As The Inelegant Gardener and I await our first child things are very different.

Oct 01 2011

British Wars–presented in fancy Javascript timeline format

Working my way through various bits of scientific history it becomes clear that what is going on outside the lab can have a profound impact on the protagonists. For the early years of the Royal Society the English Civil War and the Restoration had a big impact on the Fellows; the general feeling was “never again” and there was a search for stability and order. Later, in the 18th century, the American War of Independence and the subsequent wars arising from the French Revolution had an impact on The Lunar Men, impacting as it did on trade and their own radical politics. Lavoisier was to find the French Revolution terminal. In the 20th century, scientists were to play a large role in the Second World War; in codebreaking, radar and in building the atomic bomb. This followed a lesser role in the First World War, developing chemical weapons.

As someone whose formal education in history ended at the age of fourteen I thought I should get a feel for the wars going on around the people closer to my interests; this also seemed to be a good opportunity to play with whizzy Javascript timeline technology courtesy of Simile. It turns out the tricky bit is getting Javascript to run inside WordPress, I cheated a little by simply installing the Simile timeline plugin which fixed things in a way I don’t pretend to understand.

The timeline below is derived from a page in wikipedia entitled British Wars, I wanted to go back to the beginning of the 17th century so I supplemented that list with the linked “List of wars involving England”; Great Britain did not exist prior to the Acts of Union in 1707. You can slide the timeline backwards and forth by dragging it with the mouse.

 

 

 

 

Javascript timeline broken on upgrade to WordPress 3.5, you can see it here now.

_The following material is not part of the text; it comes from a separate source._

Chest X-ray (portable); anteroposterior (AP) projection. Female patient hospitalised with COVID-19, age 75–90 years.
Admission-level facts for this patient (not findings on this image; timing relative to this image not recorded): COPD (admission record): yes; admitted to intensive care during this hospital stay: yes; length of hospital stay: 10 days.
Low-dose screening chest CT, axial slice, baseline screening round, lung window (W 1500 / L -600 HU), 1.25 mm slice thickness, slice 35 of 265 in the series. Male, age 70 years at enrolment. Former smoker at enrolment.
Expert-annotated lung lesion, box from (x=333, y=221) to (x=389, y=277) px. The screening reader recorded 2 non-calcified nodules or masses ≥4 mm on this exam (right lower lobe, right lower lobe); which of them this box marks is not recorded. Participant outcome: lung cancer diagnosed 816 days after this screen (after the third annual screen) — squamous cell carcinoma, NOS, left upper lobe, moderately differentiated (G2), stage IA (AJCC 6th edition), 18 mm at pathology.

I’ve colour coded the wars geographically as follows civil war: blue, Africa: brown, European:green, Americas:red, India:olive, SE Asia:black, New Zealand:purple and Middle East:orange, I have done this slightly erratically. During the 19th century we appear to have engaged in an awful lot of colonial conflicts around the world.

Developing this timeline I have experienced some of the shortcomings of the timeline presentation, I started off with the Cast of Characters in Lisa Jardine’s “Ingenious Pursuits”, entering their birth and death dates, but quickly found I had a rather ugly pile of people whose lives centred around 1680 with outliers before and after that time. Once I started on “British Wars” a second drawback becomes apparent: what is important and what isn’t? In a sense I gave up this decision to the compilers of the Wikipedia page, blindly adding all they had put in. This means the Cod Wars appears alongside the First World War implying some sort of equivalence. They also rate “The Troubles” in Northern Ireland as a war which I struggle to admit.

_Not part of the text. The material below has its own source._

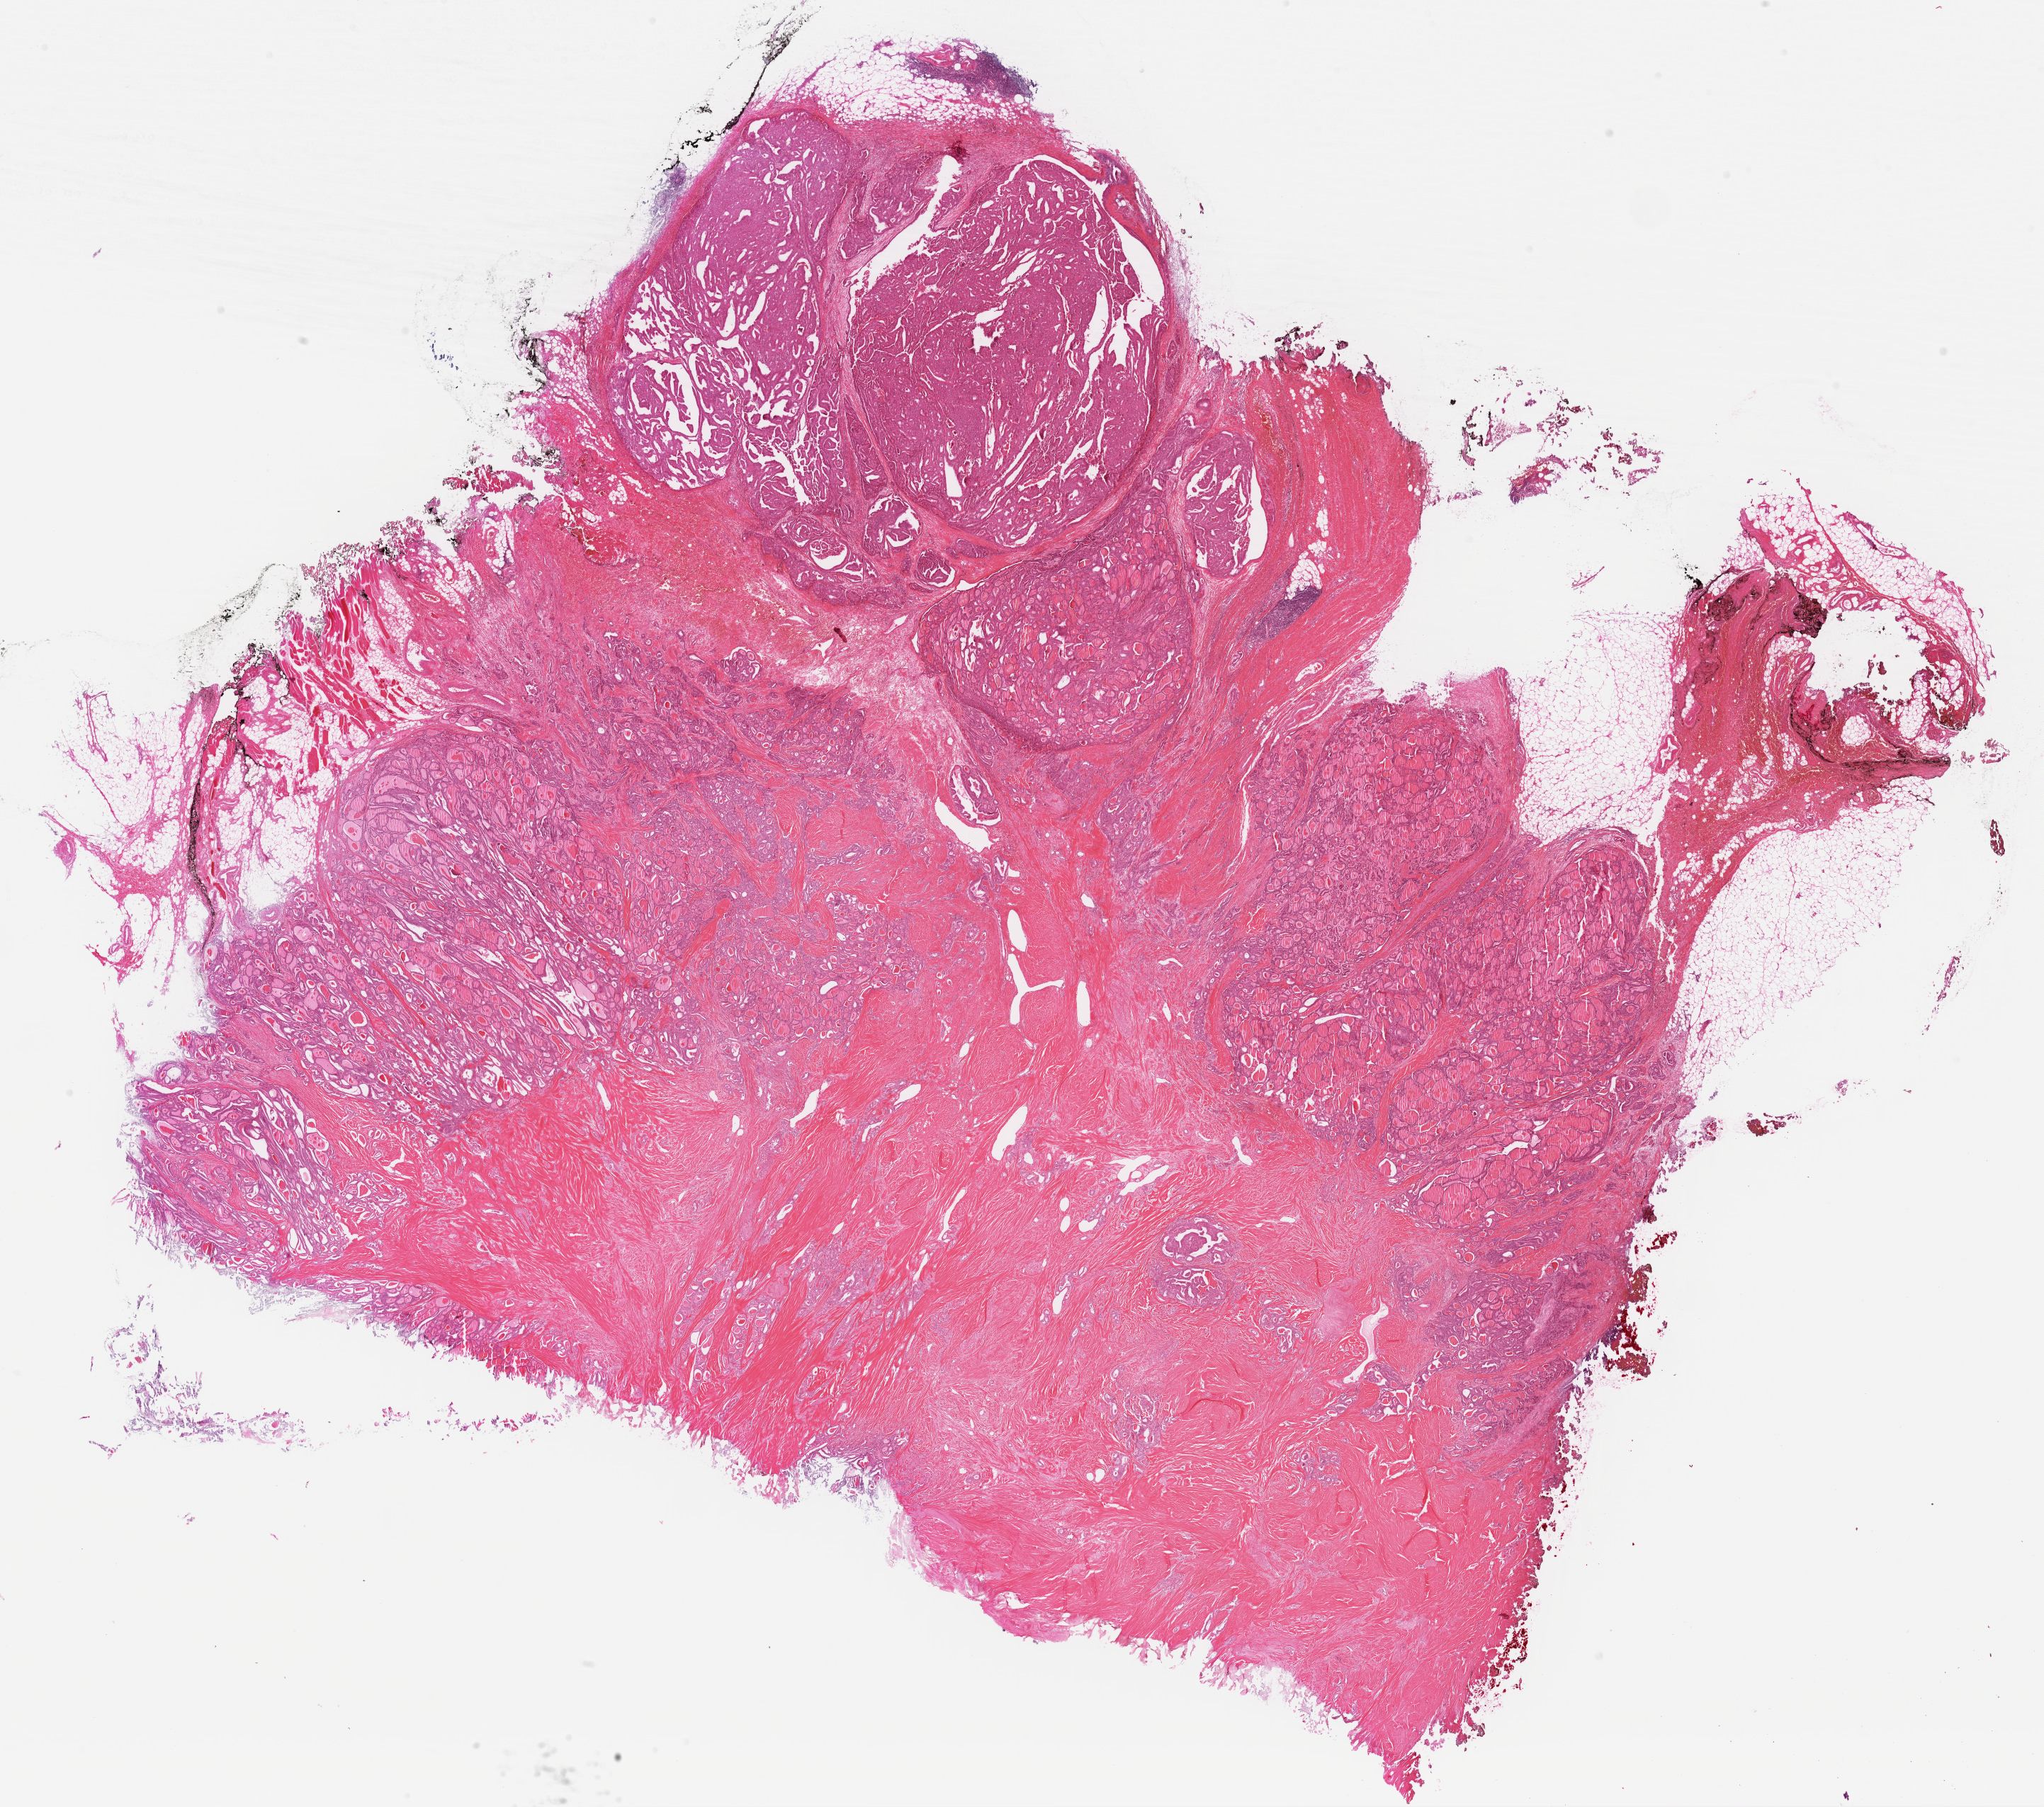
Whole-slide histology image, H&E, whole scanned area (about 22.8 x 20.2 mm, slide scanned at 40x) shown as a low-resolution overview, FFPE section, primary tumour sample from the thyroid. Female, age 64 years at initial diagnosis.
AJCC pathologic stage: III. Diagnosis: Papillary adenocarcinoma, NOS (thyroid gland).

As a second exercise I tried working out how “important” a war was through numbers of military casualties, for this exercise the full list of British Wars is a bit long so again I left the deciding what was important to someone else, in this case a BBC History timeline, this finds a more manageable 10 major wars over the last 400 years or so. In fact it turns out that the Crimean and Boer Wars had relatively few military causalities, so I have omitted them. Below you can see the number of causalities for each war, expressed as a fraction of the population at that time. The casualty figures come from a combination of Wikipedia and Necrometrics, the population figures from the Historical Atlas.

WarCasualties

This plot lumps together a whole sequence of conflicts from the first plot into “Napoleonic Wars”. I’ve always known that World War I was known as the war to end all wars, that the casualty figures were horrific, but hadn’t appreciated that the Napoleonic Wars were similar in scale compared to the size of the population. Similarly the English Civil War scores highly for casualties but even so is under-represented in this plot since I decided to use the military casualty figures rather than total deaths relating to the war i.e. including civilians and those who died of disease or famine.

This is a rather parochial view but it has got the sequence of wars Britain has undertaken into some sort of chronology for me.